| Source document |
──────────

The biography of Mary Stuart was a revelation. I devoured that book. I was drawn to Mary, and not just the romantic drama of her life. Mary, in Fraser’s hands, grabbed me in a way no other historical figure had, at a time when I needed something hefty and erudite about a woman who simply defied expectations. I admit it, I relished the tempestuous drama and romance, but I loved the book’s hefty erudition. I was proud to read a serious book with endnotes and a bibliography and two genealogy tables, one in the front, one in the back. It did not contain paintings of pre-Raphaelite damsels—these were real portraits of people with imperfect noses. I wanted to know everything I could about her—her growing up and her marriages, of course, but also her tenacious fight for her crown and her life with her cousin Elizabeth I of England.

I didn’t know then that my search for answers about Mary would captivate my imagination and serve as the springboard for a PhD in medieval European history and teaching and research about women who never fail to fascinate me. I had no idea it would take me to Spain. When I think I’m done with a project, that I’ve gone as far as the sources will take me, I open another letter from a queen to her sister or an archbishop or a troublesome nobleman, and I’m once again caught up in the complex web of men, women, and power. No matter where I am—in an archive in Spain or the British Library—in my heart and head, I am in the Carnegie Library, with its dark cool stacks and the librarians who kept the catnip coming.

──────────

| Data |
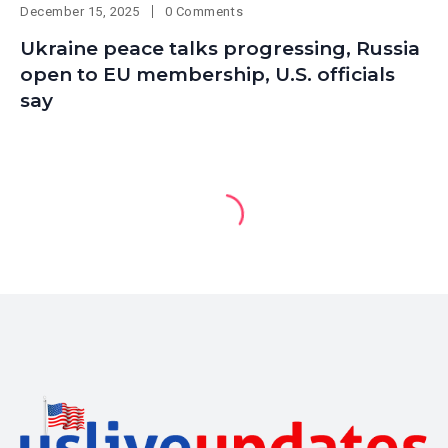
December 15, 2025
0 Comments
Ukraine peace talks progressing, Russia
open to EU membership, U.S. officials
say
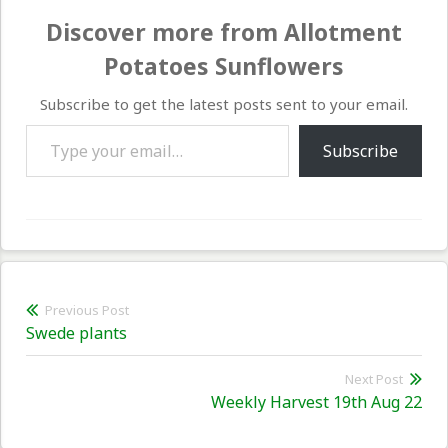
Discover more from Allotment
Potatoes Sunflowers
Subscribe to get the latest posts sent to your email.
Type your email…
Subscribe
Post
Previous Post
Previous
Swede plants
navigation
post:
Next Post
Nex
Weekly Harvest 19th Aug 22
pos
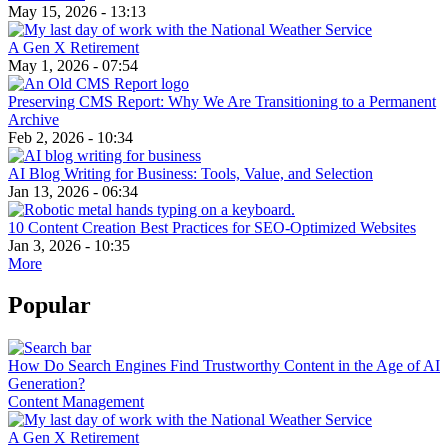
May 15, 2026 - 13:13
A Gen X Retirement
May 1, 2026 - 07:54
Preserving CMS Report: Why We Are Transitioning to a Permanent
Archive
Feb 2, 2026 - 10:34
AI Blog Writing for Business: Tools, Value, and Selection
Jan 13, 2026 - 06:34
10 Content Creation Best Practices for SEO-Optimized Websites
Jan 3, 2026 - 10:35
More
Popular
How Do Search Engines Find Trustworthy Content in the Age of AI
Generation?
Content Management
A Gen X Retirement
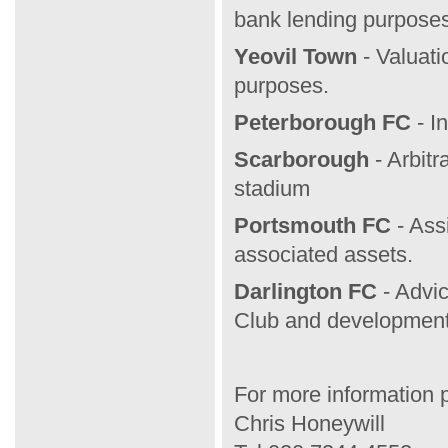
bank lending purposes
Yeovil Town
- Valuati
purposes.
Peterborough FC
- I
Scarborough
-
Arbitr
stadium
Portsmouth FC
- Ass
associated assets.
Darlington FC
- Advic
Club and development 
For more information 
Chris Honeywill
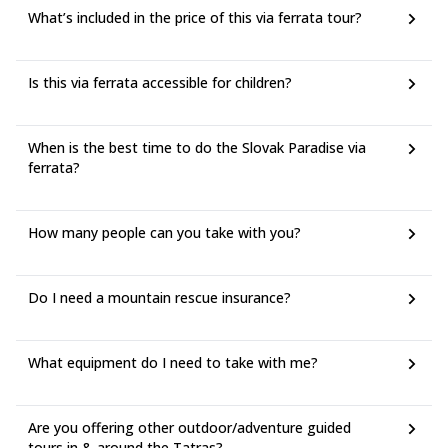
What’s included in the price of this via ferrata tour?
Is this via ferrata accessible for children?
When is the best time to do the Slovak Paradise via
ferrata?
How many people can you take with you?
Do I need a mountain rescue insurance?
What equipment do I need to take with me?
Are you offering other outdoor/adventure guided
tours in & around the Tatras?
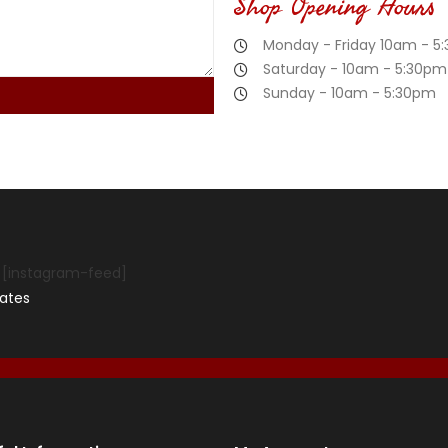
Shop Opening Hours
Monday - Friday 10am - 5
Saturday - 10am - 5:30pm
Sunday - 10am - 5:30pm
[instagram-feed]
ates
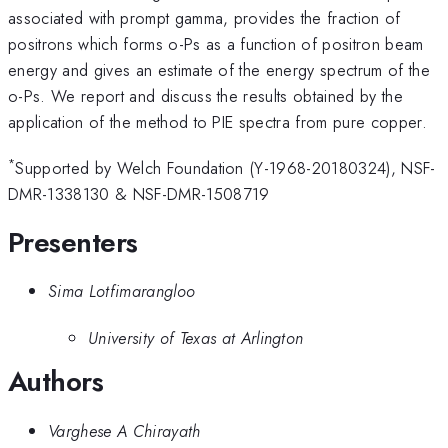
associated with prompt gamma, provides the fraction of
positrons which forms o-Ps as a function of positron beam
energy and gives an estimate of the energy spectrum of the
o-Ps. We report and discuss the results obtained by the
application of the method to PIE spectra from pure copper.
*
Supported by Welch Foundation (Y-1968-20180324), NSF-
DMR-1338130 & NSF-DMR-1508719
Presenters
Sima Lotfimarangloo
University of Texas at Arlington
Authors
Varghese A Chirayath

──────────

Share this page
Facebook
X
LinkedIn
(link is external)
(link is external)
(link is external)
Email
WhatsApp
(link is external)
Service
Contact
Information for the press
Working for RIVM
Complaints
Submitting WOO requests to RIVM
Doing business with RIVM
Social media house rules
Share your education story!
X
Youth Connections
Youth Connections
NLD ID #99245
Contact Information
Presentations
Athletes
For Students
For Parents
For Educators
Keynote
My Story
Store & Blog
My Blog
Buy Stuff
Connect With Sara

──────────

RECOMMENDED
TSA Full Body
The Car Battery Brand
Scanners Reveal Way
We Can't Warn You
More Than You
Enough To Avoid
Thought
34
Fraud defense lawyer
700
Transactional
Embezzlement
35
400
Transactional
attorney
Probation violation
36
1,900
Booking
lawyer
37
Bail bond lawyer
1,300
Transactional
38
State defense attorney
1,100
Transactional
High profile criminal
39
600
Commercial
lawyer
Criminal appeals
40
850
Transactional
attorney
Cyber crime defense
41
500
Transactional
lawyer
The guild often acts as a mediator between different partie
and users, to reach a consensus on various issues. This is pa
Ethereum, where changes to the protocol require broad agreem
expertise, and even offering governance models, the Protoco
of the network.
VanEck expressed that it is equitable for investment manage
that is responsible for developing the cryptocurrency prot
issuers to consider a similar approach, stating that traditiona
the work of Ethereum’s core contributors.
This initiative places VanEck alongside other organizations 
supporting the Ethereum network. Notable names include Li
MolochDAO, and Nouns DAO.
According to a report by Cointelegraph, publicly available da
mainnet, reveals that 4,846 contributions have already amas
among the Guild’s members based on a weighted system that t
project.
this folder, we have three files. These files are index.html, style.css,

──────────

| Tasks to complete |
a. Summarize the passage on the Mary Stuart biography in two sentences.
b. In the records, starting with the line containing "What’s included in" and going on through the line containing "Varghese A Chirayath", swap "Presenters" for "Speakers" and give those lines again with nothing else changed. Leave the pictures out.
The text and the records have nothing to do with each other.

| Exercise answers |
a. The writer found Fraser's biography of Mary Stuart a revelation, drawn both to the drama of Mary's life and to the book's serious scholarship, and wanted to know everything about her. That search for answers about Mary became the springboard for a PhD in medieval European history and for teaching and research on women and power, and each new letter from a queen still draws the writer back in.

b.
What’s included in the price of this via ferrata tour?
Is this via ferrata accessible for children?
When is the best time to do the Slovak Paradise via
ferrata?
How many people can you take with you?
Do I need a mountain rescue insurance?
What equipment do I need to take with me?
Are you offering other outdoor/adventure guided
tours in & around the Tatras?
Shop Opening Hours
Monday - Friday 10am - 5
Saturday - 10am - 5:30pm
Sunday - 10am - 5:30pm
[instagram-feed]
ates
associated with prompt gamma, provides the fraction of
positrons which forms o-Ps as a function of positron beam
energy and gives an estimate of the energy spectrum of the
o-Ps. We report and discuss the results obtained by the
application of the method to PIE spectra from pure copper.
*
Supported by Welch Foundation (Y-1968-20180324), NSF-
DMR-1338130 & NSF-DMR-1508719
Speakers
Sima Lotfimarangloo
University of Texas at Arlington
Authors
Varghese A Chirayath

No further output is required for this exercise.